The clerical adjustments arose from an agreement made by the Department of Public Service and Administration with public sector trade unions and announced in December 2012. Public sector wages are described in the statement as a key risk to fiscal sustainability with Gordhan reminding government departments of his earlier directive that no further expansion in the number of employees would be funded. “While there is no formal moratorium on hiring more public servants, we are saying there is a limit within which all departments have to work. As people leave they can rehire but departments will have to make their own internal adjustments” said Gordhan.

Meanwhile the perks-cuts programme will be led by President Jacob Zuma himself “from the front”, reported Minister in the Presidency Collins Chabane.

“Once the guidelines have been set out, we’ll then sit and look at the issues that relate to the Presidency as a whole and adjust ourselves accordingly. Minister Gordhan is quite clear that the measures we are taking will be binding throughout the state machinery – including both the provincial and local government.”

Cunning combination

It was Gordhan at his best,” editorialised Business Day newspaper’s deputy editor Hilary Joffe, “a cunning combination of populist electioneering and fiscal rectitude, with the added advantage that it was clearly punted as a gesture from the Cabinet, not just a bit of spending discipline imposed by the Minister. Whether it will get the right people in the government to do the right things is another matter, as is the question of how much in savings will result.”

Government spending is budgeted to increase by 8.4% in nominal (money) terms this year – against an average of 13% for the preceding decade. The latest  medium-term framework provides for real (inflation adjusted) non-interest spending growth of just 2.2% over three years, down from the real 8% average growth rate of 2003–04 to 2011–12.

“So the merry spree is coming to a halt,” says Joffe, “even though Gordhan can legitimately say that 2.2% is still real growth. He is still running an expansionary fiscal policy designed to support the economy and help it through the down-cycle. 

“But it is a delicate balance between doing this while keeping the debt burden at a sustainable level, especially in a context in which South Africa’s dual fiscal and current account deficits make it extra vulnerable to the uncertainties of international markets.”

Gordhan warned that unless South Africa saved and invested more, expanded and diversified the economy and accelerated job creation, its aspirations would remain unfulfilled.

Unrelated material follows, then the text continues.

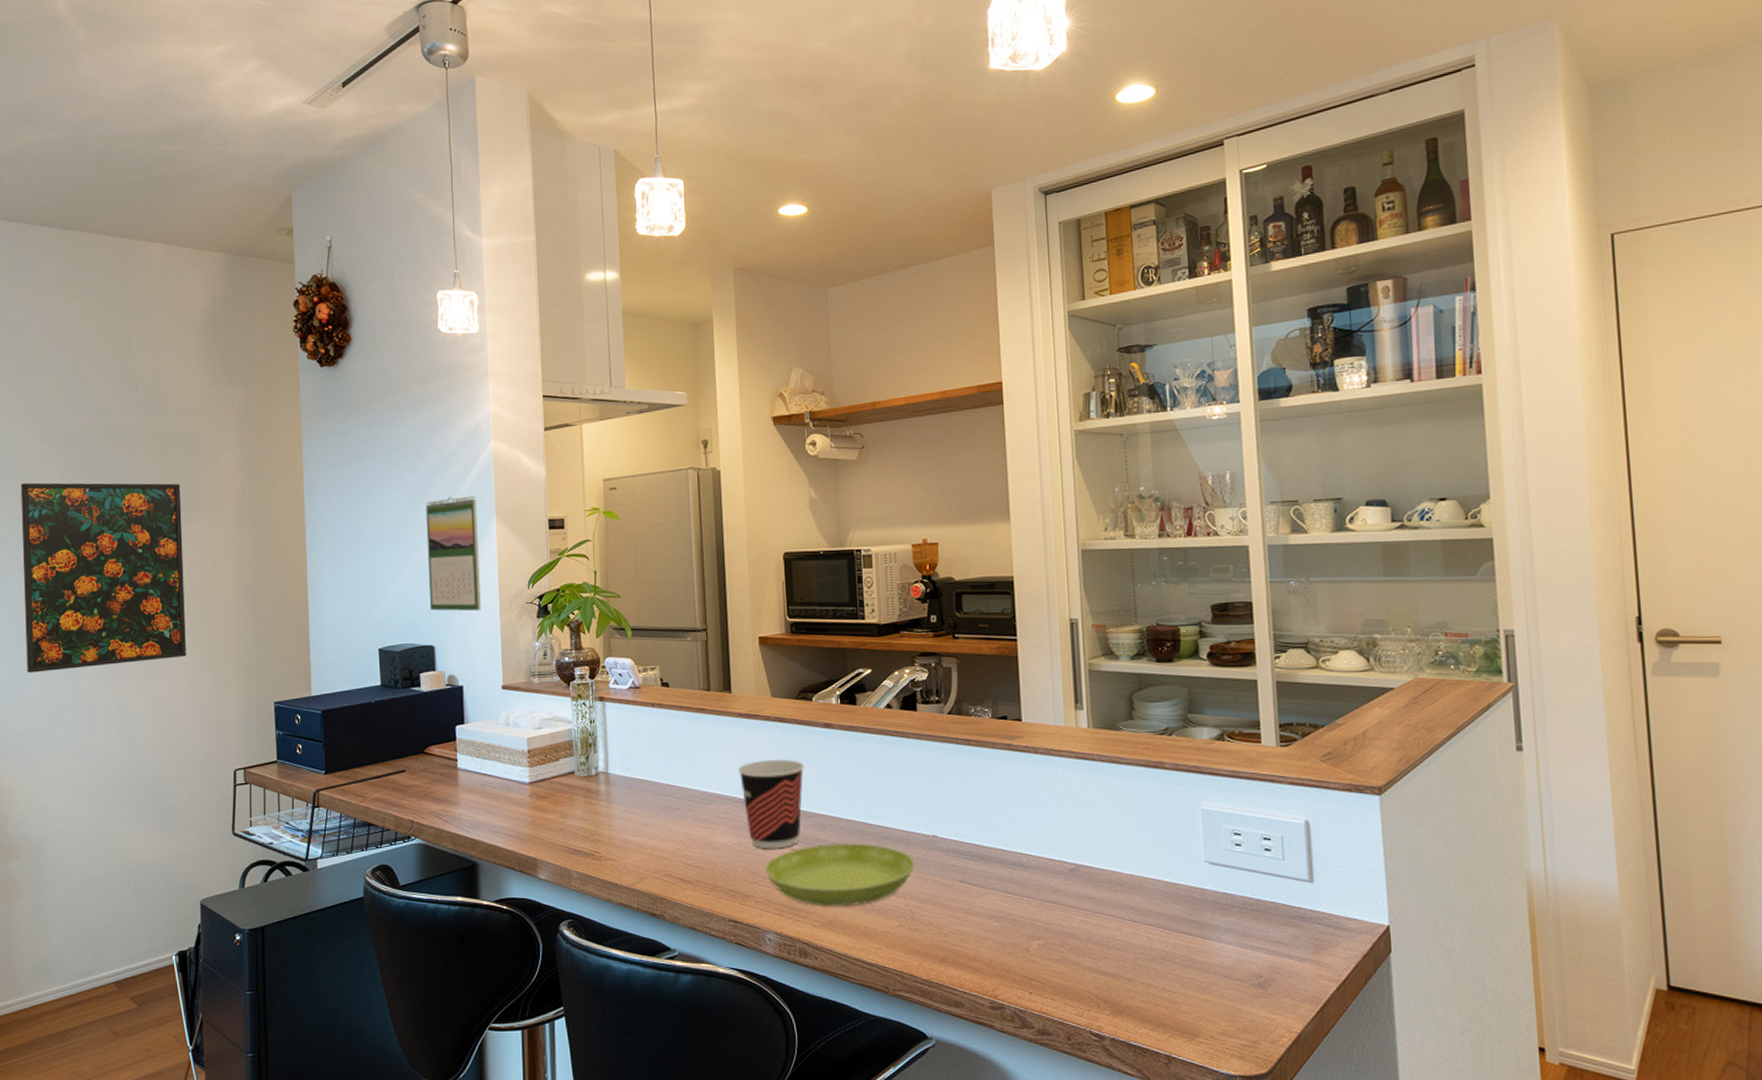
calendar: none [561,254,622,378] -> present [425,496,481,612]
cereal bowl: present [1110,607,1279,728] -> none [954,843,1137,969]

“Above all,” he said, “we need faster, inclusive, job-creating growth. Without growth we cannot increase the number of enterprises or create more jobs. Without growth we cannot generate the revenue needed to fund our social programmes, infrastructure investments, and incentives to support important industries. 

“We have a duty to broaden opportunities for those who do not have secure incomes, formal jobs, solid homes, electricity, water or access to health care. We have to share the benefits of growth, so that those of our people who are most vulnerable and disadvantaged can say ‘This economy works for me’.

Faster and more inclusive growth calls for greater cooperation and better alignment between labour, business, government and other actors to get things done – hearing each other out, finding solutions, encouraging innovation, building a “smart” South Africa.